指示: 本文によると、キャリコンは制度の上では「福祉」と「心理」のどちらにあたるか。

本文:
────────────────────

これが臨床心理士の方だと、大抵「○○という理論家(臨床家)が面白くて、××先生(研究者)の考え方が好き」みたいな話になります。

(私が「エリクソンという臨床家が面白くて、森俊夫先生の考え方が好き」と、ことあるごとに笑 お伝えしているのをイメージして頂けると良いかと思います)

これも多分、「制度」としてレディメイドな援助をする「福祉」と、「個別対応」としてオーダーメイドな援助をする「心理」の違いなのかなと考えています。(そのあたりは下記エントリーでもどうぞ)

キャリコンの場合はどうでしょう。

「キャリコンは『福祉』より『心理』だ」と考えているキャリコンの方が殆どだと思います。しかし、制度的にはキャリコンは「福祉」です。

傾聴という「支援スタイル」は一見オーダーメイドなのですが、その実キャリコン(制度)は「(公共)職業能力訓練」というレディメイドサービス(を担うよう)に収斂していく『制度設計』になっているからです。

────────────────────

データ抜粋:

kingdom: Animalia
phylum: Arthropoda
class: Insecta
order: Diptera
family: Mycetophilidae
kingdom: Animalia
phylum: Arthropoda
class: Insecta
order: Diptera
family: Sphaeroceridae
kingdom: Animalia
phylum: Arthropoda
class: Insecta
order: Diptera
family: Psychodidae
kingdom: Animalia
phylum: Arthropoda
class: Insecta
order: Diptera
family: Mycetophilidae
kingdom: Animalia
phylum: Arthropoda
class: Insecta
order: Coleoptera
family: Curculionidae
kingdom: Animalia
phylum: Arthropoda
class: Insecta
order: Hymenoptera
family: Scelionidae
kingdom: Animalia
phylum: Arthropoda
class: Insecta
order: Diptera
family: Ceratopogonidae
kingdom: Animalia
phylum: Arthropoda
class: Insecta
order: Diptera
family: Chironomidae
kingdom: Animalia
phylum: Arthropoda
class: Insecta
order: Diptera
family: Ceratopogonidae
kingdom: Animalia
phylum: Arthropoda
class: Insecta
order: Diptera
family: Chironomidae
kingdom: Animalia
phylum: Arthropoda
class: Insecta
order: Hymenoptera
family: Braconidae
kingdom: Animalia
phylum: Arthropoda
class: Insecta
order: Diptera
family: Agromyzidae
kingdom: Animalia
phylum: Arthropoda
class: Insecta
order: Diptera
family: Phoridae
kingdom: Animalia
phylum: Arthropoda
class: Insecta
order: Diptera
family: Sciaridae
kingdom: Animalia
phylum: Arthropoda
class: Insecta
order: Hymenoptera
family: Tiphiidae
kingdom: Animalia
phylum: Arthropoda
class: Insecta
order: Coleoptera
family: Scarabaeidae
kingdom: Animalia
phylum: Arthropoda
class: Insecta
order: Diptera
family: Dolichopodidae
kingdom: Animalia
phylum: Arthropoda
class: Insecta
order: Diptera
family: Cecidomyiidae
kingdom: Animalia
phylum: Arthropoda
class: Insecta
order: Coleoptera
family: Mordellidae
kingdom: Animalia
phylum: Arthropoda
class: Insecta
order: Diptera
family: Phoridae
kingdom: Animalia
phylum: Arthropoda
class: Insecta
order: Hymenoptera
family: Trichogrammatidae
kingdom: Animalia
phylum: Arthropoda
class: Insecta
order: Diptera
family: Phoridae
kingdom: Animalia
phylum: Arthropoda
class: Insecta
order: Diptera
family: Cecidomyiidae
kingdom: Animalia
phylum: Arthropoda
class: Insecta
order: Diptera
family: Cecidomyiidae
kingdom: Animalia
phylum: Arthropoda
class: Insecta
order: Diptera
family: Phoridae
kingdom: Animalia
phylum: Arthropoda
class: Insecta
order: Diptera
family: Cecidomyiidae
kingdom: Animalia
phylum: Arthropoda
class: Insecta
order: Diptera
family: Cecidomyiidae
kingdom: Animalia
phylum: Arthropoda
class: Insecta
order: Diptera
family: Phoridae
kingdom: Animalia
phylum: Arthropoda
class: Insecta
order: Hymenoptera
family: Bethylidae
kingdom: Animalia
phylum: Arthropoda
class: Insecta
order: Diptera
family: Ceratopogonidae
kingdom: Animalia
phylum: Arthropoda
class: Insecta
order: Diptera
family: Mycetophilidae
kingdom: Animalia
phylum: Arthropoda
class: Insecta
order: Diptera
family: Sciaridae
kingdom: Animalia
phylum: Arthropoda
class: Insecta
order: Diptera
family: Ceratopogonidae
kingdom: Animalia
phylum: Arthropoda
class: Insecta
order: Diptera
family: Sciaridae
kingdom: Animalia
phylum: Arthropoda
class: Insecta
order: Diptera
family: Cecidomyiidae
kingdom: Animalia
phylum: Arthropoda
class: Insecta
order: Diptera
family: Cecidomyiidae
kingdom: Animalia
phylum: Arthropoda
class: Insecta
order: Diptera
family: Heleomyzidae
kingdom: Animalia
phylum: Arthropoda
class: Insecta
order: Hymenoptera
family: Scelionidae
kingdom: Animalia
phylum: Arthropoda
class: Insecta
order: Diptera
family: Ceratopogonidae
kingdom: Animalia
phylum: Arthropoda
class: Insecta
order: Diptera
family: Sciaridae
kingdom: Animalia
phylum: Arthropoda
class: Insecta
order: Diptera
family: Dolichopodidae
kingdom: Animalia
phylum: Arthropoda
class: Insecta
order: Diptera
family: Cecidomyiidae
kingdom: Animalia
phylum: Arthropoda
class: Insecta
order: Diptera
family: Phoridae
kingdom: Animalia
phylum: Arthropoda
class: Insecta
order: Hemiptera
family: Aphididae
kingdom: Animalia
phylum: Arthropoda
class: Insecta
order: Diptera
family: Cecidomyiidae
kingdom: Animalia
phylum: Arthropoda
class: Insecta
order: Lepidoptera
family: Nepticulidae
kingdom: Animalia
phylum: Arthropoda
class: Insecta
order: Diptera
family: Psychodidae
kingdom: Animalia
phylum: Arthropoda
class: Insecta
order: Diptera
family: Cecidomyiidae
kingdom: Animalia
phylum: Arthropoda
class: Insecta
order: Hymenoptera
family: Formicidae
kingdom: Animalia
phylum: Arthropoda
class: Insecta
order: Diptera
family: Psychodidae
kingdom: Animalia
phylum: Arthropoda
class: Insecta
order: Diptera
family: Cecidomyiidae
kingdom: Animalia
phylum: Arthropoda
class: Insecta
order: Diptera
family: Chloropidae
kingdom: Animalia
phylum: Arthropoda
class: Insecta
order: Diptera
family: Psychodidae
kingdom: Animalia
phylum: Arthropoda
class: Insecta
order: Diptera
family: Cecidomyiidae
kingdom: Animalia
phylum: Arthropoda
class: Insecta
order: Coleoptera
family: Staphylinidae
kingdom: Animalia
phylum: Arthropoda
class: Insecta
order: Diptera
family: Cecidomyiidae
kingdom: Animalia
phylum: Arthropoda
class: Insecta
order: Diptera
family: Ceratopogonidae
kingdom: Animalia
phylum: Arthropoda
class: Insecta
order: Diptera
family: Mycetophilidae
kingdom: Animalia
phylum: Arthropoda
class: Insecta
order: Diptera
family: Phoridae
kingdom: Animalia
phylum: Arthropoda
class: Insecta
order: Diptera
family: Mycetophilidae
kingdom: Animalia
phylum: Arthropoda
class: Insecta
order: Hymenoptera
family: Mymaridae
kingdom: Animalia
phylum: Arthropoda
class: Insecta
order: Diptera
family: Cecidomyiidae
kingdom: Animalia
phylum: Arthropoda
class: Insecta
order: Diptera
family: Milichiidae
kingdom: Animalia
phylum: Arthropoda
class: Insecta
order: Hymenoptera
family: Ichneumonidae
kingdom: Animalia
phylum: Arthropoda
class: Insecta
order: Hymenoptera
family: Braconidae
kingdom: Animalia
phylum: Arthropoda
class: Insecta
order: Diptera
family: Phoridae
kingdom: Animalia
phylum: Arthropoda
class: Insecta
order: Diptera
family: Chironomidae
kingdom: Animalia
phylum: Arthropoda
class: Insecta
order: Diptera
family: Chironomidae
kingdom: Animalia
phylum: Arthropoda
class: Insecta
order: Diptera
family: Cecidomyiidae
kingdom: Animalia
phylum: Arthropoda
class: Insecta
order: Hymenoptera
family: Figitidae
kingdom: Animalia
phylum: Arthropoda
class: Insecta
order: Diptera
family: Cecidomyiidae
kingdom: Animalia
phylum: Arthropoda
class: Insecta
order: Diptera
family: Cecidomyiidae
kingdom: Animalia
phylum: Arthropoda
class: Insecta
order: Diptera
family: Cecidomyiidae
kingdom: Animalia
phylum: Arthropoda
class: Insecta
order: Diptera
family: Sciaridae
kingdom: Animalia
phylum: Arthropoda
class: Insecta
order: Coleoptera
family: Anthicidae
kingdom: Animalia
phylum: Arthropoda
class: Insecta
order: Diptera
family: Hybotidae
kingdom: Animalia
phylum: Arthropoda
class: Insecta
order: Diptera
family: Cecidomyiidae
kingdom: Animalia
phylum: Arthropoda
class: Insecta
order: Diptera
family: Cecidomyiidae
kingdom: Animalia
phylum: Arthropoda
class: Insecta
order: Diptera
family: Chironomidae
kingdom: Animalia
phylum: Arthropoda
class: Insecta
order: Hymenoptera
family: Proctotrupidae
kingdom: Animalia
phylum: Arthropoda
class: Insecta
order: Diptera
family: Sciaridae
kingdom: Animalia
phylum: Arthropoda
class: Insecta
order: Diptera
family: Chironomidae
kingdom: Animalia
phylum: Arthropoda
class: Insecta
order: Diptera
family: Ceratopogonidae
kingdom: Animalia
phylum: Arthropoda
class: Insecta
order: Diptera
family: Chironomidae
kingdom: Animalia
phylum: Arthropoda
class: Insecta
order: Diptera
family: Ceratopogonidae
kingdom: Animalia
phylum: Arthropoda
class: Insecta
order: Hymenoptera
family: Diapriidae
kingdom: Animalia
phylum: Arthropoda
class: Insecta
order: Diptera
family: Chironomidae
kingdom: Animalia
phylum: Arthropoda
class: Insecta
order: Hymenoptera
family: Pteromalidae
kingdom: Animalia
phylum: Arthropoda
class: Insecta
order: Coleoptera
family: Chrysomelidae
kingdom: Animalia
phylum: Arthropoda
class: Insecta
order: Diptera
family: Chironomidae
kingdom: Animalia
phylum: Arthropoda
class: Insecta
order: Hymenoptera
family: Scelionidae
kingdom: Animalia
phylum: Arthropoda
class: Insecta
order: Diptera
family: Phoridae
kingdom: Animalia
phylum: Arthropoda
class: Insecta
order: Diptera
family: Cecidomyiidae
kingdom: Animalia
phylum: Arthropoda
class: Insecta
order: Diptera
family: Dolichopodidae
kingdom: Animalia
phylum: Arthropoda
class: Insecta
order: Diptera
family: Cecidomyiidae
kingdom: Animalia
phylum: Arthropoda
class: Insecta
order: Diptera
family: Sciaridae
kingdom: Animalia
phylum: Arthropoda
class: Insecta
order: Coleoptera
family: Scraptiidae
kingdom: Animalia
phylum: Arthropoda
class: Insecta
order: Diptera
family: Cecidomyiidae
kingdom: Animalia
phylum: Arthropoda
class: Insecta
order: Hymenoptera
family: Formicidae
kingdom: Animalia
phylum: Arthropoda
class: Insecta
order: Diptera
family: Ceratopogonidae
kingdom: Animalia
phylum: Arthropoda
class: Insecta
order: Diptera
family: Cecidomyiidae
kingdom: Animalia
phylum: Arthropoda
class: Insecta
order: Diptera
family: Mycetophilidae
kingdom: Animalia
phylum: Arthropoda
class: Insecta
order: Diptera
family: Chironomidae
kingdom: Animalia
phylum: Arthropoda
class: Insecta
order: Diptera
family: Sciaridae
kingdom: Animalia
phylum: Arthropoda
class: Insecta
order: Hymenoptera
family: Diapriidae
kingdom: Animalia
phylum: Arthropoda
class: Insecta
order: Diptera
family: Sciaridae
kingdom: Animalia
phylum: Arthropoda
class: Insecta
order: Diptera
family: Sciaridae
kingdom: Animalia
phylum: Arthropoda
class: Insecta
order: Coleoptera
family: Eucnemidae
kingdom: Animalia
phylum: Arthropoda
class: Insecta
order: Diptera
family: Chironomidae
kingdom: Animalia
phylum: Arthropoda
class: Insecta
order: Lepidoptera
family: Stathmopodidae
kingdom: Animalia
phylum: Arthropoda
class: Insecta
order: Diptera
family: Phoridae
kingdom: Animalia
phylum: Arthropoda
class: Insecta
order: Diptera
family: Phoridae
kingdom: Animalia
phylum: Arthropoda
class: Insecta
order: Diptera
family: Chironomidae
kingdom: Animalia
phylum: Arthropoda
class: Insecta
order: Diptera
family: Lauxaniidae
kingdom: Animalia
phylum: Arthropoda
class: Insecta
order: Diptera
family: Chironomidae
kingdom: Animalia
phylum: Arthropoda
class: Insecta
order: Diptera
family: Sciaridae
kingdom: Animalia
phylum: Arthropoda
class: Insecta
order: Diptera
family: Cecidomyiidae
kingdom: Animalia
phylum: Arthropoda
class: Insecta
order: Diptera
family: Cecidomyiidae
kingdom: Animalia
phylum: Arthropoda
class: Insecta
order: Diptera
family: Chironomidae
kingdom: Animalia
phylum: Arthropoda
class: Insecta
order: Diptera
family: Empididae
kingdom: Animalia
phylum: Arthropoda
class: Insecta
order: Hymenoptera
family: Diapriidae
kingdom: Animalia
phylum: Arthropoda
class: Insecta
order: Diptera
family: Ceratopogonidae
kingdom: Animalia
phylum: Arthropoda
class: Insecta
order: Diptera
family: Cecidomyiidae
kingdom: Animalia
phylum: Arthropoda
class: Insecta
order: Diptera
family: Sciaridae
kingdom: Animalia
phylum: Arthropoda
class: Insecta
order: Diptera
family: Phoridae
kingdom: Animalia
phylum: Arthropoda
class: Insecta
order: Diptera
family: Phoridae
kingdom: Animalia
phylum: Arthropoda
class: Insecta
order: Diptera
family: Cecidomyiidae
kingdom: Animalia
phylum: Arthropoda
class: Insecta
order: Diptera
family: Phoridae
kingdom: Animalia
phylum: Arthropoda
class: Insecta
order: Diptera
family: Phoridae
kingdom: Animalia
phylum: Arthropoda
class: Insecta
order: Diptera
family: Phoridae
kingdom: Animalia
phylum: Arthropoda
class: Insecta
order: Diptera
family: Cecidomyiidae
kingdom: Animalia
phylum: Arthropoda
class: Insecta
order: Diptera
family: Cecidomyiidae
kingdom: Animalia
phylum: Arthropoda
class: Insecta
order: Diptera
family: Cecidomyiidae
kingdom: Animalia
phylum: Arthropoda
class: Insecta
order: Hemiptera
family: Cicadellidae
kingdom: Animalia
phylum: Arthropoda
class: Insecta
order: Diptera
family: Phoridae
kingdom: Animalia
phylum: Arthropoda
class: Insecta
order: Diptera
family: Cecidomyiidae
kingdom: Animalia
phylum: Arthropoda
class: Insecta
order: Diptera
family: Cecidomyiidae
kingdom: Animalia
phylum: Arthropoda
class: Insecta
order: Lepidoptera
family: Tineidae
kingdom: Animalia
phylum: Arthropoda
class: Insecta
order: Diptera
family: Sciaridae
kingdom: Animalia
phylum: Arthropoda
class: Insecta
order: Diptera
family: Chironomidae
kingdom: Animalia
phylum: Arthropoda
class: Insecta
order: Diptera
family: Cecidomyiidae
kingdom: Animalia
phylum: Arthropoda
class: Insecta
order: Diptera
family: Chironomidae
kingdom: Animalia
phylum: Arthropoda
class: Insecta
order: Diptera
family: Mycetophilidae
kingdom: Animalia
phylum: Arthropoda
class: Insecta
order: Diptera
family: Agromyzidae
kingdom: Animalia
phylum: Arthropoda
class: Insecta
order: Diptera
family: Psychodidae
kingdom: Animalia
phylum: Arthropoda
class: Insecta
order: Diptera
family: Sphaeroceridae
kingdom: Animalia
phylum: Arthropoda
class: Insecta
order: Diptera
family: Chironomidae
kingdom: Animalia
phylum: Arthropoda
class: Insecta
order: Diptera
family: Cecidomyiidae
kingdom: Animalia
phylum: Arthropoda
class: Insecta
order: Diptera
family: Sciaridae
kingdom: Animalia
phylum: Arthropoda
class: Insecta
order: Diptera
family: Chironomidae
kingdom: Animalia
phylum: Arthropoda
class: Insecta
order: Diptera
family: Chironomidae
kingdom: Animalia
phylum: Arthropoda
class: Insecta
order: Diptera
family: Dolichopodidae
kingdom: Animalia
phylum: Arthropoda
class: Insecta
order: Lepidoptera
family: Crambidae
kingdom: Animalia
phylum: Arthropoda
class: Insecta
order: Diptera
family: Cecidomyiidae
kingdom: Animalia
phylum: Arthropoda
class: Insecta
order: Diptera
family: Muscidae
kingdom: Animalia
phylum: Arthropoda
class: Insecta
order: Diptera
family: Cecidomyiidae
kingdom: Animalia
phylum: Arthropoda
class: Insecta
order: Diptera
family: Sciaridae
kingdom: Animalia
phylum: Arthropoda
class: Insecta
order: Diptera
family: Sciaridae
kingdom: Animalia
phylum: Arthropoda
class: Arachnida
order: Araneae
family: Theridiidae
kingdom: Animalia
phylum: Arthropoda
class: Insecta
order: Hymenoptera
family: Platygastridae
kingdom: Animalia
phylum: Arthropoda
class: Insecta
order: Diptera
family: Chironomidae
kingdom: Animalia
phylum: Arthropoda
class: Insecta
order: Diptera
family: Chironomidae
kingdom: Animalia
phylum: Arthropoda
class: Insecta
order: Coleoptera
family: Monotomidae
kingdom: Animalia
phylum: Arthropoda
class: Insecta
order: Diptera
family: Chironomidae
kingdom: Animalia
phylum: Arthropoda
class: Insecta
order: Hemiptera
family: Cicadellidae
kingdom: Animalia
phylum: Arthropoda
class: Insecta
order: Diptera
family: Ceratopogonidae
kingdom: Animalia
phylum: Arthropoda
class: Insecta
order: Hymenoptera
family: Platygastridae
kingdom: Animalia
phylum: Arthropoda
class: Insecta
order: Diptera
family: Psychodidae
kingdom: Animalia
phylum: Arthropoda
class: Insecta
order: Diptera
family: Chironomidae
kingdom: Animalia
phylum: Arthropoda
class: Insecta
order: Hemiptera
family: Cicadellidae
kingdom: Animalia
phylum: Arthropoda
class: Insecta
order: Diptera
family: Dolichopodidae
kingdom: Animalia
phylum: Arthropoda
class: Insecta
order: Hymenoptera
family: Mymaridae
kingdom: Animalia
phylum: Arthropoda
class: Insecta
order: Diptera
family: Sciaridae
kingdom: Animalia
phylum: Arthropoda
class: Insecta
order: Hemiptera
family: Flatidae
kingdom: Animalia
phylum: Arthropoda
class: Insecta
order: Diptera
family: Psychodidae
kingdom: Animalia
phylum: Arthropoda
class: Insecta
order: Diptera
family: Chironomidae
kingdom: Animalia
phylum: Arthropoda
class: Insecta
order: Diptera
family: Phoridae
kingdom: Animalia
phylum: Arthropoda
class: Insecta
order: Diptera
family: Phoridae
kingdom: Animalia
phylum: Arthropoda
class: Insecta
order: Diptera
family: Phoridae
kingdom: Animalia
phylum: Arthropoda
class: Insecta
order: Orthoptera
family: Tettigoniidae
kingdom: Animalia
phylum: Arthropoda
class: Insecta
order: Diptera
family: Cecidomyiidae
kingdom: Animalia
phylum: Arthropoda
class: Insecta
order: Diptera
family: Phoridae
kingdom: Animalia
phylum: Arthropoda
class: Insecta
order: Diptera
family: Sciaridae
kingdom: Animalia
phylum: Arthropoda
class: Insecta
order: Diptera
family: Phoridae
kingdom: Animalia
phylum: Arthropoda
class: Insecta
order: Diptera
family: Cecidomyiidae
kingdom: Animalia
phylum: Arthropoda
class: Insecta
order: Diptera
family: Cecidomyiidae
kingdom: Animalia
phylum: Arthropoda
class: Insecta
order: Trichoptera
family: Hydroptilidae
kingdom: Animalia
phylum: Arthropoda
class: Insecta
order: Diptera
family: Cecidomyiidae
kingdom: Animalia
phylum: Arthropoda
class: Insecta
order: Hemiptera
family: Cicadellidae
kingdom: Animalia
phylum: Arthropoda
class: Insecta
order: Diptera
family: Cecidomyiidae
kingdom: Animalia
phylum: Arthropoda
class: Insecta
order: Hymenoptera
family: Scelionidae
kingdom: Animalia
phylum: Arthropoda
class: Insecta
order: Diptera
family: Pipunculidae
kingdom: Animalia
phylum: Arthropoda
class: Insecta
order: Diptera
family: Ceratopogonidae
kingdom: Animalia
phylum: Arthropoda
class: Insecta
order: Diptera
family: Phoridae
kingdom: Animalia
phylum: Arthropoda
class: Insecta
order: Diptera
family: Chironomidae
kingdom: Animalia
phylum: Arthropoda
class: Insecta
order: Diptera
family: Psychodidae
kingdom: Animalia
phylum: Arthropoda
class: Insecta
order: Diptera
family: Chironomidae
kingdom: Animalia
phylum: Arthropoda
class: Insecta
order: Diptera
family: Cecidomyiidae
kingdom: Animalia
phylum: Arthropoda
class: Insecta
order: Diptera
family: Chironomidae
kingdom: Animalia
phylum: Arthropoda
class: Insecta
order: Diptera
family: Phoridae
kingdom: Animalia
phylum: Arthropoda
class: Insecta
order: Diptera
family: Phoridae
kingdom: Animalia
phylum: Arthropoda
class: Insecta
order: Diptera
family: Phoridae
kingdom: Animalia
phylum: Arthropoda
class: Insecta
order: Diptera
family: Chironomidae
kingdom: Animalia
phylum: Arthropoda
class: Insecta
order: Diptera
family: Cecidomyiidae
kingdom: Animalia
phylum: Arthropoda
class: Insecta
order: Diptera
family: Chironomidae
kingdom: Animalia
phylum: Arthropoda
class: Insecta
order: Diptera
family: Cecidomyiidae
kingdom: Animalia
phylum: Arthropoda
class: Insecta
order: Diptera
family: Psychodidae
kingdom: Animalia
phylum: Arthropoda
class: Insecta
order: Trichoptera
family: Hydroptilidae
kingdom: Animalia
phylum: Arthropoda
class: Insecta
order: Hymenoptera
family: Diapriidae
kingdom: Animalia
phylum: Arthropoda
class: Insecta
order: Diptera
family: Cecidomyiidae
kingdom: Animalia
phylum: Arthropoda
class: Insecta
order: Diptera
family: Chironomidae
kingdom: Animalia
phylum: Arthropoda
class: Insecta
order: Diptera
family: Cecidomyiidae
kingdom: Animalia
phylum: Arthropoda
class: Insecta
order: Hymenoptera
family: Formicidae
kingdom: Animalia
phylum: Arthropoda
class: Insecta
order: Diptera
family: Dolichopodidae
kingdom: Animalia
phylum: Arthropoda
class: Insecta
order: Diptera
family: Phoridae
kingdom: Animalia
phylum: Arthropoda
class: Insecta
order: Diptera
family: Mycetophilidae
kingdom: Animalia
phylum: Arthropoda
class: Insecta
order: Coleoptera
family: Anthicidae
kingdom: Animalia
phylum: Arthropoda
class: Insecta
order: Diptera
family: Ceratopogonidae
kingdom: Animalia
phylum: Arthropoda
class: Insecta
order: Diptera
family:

────────────────────

回答: 「福祉」にあたる。